We left the grove and climb a rocky hill covered with shrubs, where suddenly, without realizing, we are on the edge of an elongated hill, facing the majestic bearing cone Telica steaming volcano.


Around the volcanic cone covered a valley of rocks extends at one end by a thick forest full of white sacuanjoches, teak trees and other plants typical of desert environments. We walked down a path that leads under the shadow of guanacastes and vines to the camp, located in a covered area of ​​grass and soft ground, protected by a natural wall of volcanic stones.

The atmosphere seems like an oasis in the middle of a desert canvas tents surrounded amidst palm trees and stone background, bare cone of the volcano. Stores are several tourists who were already camping at the site.Right there we install our mobile homes and rest a few minutes.

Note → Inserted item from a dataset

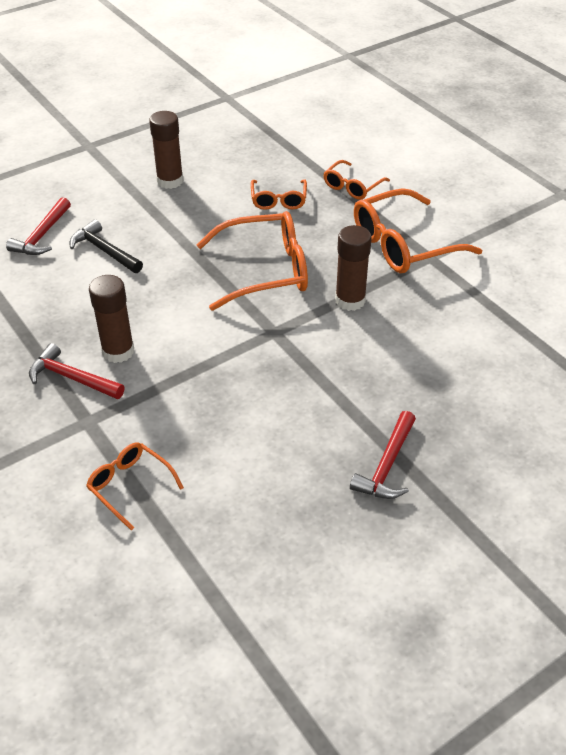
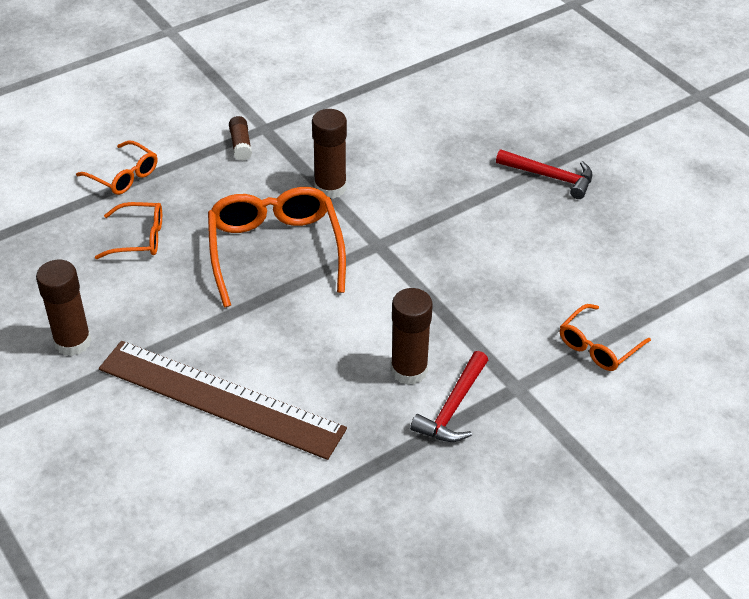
camera: 90 degrees left, 0 degrees up
red hammer [6,197,71,255] -> none
black hammer [69,219,143,273] -> brown ruler [99,341,347,460]
orange glasses [354,188,482,273] -> brown glue stick [229,116,252,161]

As an inevitable ritual, before six pm each climbed to the mouth of the volcano, where you have a breathtaking view, because aside the last glimpses of the sun and the other are the open throat of the very Hell with fetid gases in its cliffs and burning lava in the crater.

Then we returned to camp and started a fire Bismark and tourists were approaching to talk, eat, write something, listen to music or simply lie on your back on the grass looking at the starry sky.

Stine Bech, Danish student, believes that “the path is very cute, a little too difficult, but when I was on the hill I could see the lava, very nice.”

Meanwhile, Heather Crouch, USA, said that “it was a good experience being in nature, I liked the night and dawn with this view up, seeing stars, Nicaragua is a beautiful country.”

The next day, after seeing the sunrise from the neighboring hill to the crater, had breakfast and started our return journey.

300 TIMES the black hill Bismark Soto, the Sonati guide, the tour operator of León.

500 TIMES has risen to Telica volcano.

1.060 meters high is the Telica volcano, located in Leon.

Una noche en la boca del infierno · El Nuevo Diario.